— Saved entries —
--------------------------------
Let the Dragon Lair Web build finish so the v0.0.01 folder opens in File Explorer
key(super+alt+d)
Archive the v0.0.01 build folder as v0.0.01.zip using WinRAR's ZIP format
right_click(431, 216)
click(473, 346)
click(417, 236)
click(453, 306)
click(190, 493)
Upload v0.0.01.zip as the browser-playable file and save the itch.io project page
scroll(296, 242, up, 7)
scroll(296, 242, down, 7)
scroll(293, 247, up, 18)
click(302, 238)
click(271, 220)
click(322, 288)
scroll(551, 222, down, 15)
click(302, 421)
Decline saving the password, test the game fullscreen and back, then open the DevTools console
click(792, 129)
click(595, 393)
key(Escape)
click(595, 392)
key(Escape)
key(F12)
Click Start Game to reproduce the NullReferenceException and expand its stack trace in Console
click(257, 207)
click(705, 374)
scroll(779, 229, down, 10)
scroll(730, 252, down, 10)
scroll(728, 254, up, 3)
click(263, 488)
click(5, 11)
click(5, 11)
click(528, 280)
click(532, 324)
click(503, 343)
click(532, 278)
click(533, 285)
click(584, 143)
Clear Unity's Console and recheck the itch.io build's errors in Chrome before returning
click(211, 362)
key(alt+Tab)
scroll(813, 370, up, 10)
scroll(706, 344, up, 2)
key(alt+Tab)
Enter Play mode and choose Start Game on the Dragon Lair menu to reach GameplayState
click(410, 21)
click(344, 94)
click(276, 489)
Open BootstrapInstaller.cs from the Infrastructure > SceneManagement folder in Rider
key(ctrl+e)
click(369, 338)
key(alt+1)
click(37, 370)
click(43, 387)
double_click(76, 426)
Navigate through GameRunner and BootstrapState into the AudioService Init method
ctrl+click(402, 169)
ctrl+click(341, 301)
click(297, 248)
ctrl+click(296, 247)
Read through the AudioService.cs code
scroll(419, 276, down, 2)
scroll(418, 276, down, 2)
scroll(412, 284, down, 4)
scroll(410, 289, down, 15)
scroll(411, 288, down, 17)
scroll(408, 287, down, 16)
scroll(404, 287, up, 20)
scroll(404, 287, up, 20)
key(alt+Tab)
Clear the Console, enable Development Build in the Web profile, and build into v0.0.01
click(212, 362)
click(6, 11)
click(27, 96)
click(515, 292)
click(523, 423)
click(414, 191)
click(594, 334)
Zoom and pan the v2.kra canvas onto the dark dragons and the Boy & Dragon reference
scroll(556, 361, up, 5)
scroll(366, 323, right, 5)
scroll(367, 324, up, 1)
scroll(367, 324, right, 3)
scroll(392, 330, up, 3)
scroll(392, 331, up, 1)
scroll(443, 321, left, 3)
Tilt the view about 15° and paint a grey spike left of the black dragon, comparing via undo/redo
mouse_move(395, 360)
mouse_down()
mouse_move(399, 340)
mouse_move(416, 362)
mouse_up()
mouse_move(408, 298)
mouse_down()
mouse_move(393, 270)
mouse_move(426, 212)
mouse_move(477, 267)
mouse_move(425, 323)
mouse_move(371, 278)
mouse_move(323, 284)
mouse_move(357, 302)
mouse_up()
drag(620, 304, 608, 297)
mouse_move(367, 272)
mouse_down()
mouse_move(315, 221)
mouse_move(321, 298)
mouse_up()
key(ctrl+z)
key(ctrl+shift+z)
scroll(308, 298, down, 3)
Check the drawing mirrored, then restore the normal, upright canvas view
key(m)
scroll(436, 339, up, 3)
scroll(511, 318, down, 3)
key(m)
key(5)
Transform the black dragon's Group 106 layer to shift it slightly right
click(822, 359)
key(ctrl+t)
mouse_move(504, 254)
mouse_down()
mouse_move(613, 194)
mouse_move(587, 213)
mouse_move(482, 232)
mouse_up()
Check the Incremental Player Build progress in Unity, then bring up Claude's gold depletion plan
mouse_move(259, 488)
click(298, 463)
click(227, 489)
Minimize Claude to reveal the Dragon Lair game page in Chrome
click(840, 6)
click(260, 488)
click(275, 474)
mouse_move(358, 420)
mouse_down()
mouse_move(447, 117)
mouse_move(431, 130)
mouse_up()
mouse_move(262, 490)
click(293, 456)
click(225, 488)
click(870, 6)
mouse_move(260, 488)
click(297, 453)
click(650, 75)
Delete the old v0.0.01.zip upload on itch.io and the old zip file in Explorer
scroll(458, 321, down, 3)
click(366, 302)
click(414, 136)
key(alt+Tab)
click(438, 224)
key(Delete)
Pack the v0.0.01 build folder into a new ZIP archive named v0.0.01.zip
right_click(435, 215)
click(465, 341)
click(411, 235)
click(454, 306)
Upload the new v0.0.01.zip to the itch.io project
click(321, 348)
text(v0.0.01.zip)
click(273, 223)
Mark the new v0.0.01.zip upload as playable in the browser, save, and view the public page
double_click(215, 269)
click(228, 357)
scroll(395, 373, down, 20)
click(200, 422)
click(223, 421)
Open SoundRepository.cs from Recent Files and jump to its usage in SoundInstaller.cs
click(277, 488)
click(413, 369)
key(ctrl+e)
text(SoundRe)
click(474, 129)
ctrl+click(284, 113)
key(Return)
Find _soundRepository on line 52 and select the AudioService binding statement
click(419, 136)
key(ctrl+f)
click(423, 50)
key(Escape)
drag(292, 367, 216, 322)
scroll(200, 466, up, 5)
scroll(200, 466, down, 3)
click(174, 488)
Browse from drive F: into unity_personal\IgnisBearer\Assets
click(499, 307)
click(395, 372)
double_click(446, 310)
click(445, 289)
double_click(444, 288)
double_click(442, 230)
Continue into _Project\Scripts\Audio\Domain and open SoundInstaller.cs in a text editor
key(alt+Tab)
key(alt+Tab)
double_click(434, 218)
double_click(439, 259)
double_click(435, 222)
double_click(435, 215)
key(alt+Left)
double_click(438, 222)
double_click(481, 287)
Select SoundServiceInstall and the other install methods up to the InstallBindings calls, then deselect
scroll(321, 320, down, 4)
--------------------------------
— Work request —
Nothing in the records may change; output all of them exactly.

— Problem solution —
Let the Dragon Lair Web build finish so the v0.0.01 folder opens in File Explorer
key(super+alt+d)
Archive the v0.0.01 build folder as v0.0.01.zip using WinRAR's ZIP format
right_click(431, 216)
click(473, 346)
click(417, 236)
click(453, 306)
click(190, 493)
Upload v0.0.01.zip as the browser-playable file and save the itch.io project page
scroll(296, 242, up, 7)
scroll(296, 242, down, 7)
scroll(293, 247, up, 18)
click(302, 238)
click(271, 220)
click(322, 288)
scroll(551, 222, down, 15)
click(302, 421)
Decline saving the password, test the game fullscreen and back, then open the DevTools console
click(792, 129)
click(595, 393)
key(Escape)
click(595, 392)
key(Escape)
key(F12)
Click Start Game to reproduce the NullReferenceException and expand its stack trace in Console
click(257, 207)
click(705, 374)
scroll(779, 229, down, 10)
scroll(730, 252, down, 10)
scroll(728, 254, up, 3)
click(263, 488)
click(5, 11)
click(5, 11)
click(528, 280)
click(532, 324)
click(503, 343)
click(532, 278)
click(533, 285)
click(584, 143)
Clear Unity's Console and recheck the itch.io build's errors in Chrome before returning
click(211, 362)
key(alt+Tab)
scroll(813, 370, up, 10)
scroll(706, 344, up, 2)
key(alt+Tab)
Enter Play mode and choose Start Game on the Dragon Lair menu to reach GameplayState
click(410, 21)
click(344, 94)
click(276, 489)
Open BootstrapInstaller.cs from the Infrastructure > SceneManagement folder in Rider
key(ctrl+e)
click(369, 338)
key(alt+1)
click(37, 370)
click(43, 387)
double_click(76, 426)
Navigate through GameRunner and BootstrapState into the AudioService Init method
ctrl+click(402, 169)
ctrl+click(341, 301)
click(297, 248)
ctrl+click(296, 247)
Read through the AudioService.cs code
scroll(419, 276, down, 2)
scroll(418, 276, down, 2)
scroll(412, 284, down, 4)
scroll(410, 289, down, 15)
scroll(411, 288, down, 17)
scroll(408, 287, down, 16)
scroll(404, 287, up, 20)
scroll(404, 287, up, 20)
key(alt+Tab)
Clear the Console, enable Development Build in the Web profile, and build into v0.0.01
click(212, 362)
click(6, 11)
click(27, 96)
click(515, 292)
click(523, 423)
click(414, 191)
click(594, 334)
Zoom and pan the v2.kra canvas onto the dark dragons and the Boy & Dragon reference
scroll(556, 361, up, 5)
scroll(366, 323, right, 5)
scroll(367, 324, up, 1)
scroll(367, 324, right, 3)
scroll(392, 330, up, 3)
scroll(392, 331, up, 1)
scroll(443, 321, left, 3)
Tilt the view about 15° and paint a grey spike left of the black dragon, comparing via undo/redo
mouse_move(395, 360)
mouse_down()
mouse_move(399, 340)
mouse_move(416, 362)
mouse_up()
mouse_move(408, 298)
mouse_down()
mouse_move(393, 270)
mouse_move(426, 212)
mouse_move(477, 267)
mouse_move(425, 323)
mouse_move(371, 278)
mouse_move(323, 284)
mouse_move(357, 302)
mouse_up()
drag(620, 304, 608, 297)
mouse_move(367, 272)
mouse_down()
mouse_move(315, 221)
mouse_move(321, 298)
mouse_up()
key(ctrl+z)
key(ctrl+shift+z)
scroll(308, 298, down, 3)
Check the drawing mirrored, then restore the normal, upright canvas view
key(m)
scroll(436, 339, up, 3)
scroll(511, 318, down, 3)
key(m)
key(5)
Transform the black dragon's Group 106 layer to shift it slightly right
click(822, 359)
key(ctrl+t)
mouse_move(504, 254)
mouse_down()
mouse_move(613, 194)
mouse_move(587, 213)
mouse_move(482, 232)
mouse_up()
Check the Incremental Player Build progress in Unity, then bring up Claude's gold depletion plan
mouse_move(259, 488)
click(298, 463)
click(227, 489)
Minimize Claude to reveal the Dragon Lair game page in Chrome
click(840, 6)
click(260, 488)
click(275, 474)
mouse_move(358, 420)
mouse_down()
mouse_move(447, 117)
mouse_move(431, 130)
mouse_up()
mouse_move(262, 490)
click(293, 456)
click(225, 488)
click(870, 6)
mouse_move(260, 488)
click(297, 453)
click(650, 75)
Delete the old v0.0.01.zip upload on itch.io and the old zip file in Explorer
scroll(458, 321, down, 3)
click(366, 302)
click(414, 136)
key(alt+Tab)
click(438, 224)
key(Delete)
Pack the v0.0.01 build folder into a new ZIP archive named v0.0.01.zip
right_click(435, 215)
click(465, 341)
click(411, 235)
click(454, 306)
Upload the new v0.0.01.zip to the itch.io project
click(321, 348)
text(v0.0.01.zip)
click(273, 223)
Mark the new v0.0.01.zip upload as playable in the browser, save, and view the public page
double_click(215, 269)
click(228, 357)
scroll(395, 373, down, 20)
click(200, 422)
click(223, 421)
Open SoundRepository.cs from Recent Files and jump to its usage in SoundInstaller.cs
click(277, 488)
click(413, 369)
key(ctrl+e)
text(SoundRe)
click(474, 129)
ctrl+click(284, 113)
key(Return)
Find _soundRepository on line 52 and select the AudioService binding statement
click(419, 136)
key(ctrl+f)
click(423, 50)
key(Escape)
drag(292, 367, 216, 322)
scroll(200, 466, up, 5)
scroll(200, 466, down, 3)
click(174, 488)
Browse from drive F: into unity_personal\IgnisBearer\Assets
click(499, 307)
click(395, 372)
double_click(446, 310)
click(445, 289)
double_click(444, 288)
double_click(442, 230)
Continue into _Project\Scripts\Audio\Domain and open SoundInstaller.cs in a text editor
key(alt+Tab)
key(alt+Tab)
double_click(434, 218)
double_click(439, 259)
double_click(435, 222)
double_click(435, 215)
key(alt+Left)
double_click(438, 222)
double_click(481, 287)
Select SoundServiceInstall and the other install methods up to the InstallBindings calls, then deselect
scroll(321, 320, down, 4)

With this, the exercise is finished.